▶ [Your assignment]: Find each line in the rows below that contains the word "acuerdo", and copy every such line in full.

--- Given entries Enclosed Below ---

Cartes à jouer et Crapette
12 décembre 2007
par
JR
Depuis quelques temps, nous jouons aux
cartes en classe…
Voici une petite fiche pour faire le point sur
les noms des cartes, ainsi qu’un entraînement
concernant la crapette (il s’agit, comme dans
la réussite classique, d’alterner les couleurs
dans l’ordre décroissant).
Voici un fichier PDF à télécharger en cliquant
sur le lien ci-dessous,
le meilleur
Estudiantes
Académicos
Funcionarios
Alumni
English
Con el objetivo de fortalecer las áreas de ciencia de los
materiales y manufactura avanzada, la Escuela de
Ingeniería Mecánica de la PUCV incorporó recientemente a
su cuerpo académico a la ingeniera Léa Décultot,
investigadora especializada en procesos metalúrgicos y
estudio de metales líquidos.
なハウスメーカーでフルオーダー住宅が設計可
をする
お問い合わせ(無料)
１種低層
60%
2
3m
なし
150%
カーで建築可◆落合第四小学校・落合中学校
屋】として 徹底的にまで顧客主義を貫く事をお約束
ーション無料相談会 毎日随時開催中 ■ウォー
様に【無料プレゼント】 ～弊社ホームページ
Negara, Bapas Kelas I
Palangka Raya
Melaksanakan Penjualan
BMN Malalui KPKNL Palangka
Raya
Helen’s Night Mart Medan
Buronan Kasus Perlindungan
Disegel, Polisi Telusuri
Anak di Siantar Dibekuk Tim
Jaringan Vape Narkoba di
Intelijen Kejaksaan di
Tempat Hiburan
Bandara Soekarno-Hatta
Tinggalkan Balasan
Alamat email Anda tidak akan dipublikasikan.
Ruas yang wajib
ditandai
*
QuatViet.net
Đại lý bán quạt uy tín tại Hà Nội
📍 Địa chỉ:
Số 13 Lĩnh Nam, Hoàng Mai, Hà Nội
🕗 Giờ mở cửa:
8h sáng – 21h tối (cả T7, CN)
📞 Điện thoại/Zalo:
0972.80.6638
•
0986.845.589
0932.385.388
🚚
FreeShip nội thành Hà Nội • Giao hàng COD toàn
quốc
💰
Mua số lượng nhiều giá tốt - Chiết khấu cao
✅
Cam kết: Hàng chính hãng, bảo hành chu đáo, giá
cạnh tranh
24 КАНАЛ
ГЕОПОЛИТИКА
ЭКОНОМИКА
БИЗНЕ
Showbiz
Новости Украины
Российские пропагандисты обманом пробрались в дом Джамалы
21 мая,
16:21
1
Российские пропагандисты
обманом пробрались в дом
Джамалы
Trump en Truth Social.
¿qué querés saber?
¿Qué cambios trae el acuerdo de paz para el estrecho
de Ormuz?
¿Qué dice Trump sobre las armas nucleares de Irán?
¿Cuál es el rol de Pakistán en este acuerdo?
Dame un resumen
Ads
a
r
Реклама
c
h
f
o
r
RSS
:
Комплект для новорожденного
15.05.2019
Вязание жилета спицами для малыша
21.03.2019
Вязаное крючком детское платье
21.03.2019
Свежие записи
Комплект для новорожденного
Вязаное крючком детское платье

--- End of Enclosed Given entries ---

▶ [Task response]:
¿Qué cambios trae el acuerdo de paz para el estrecho
¿Cuál es el rol de Pakistán en este acuerdo?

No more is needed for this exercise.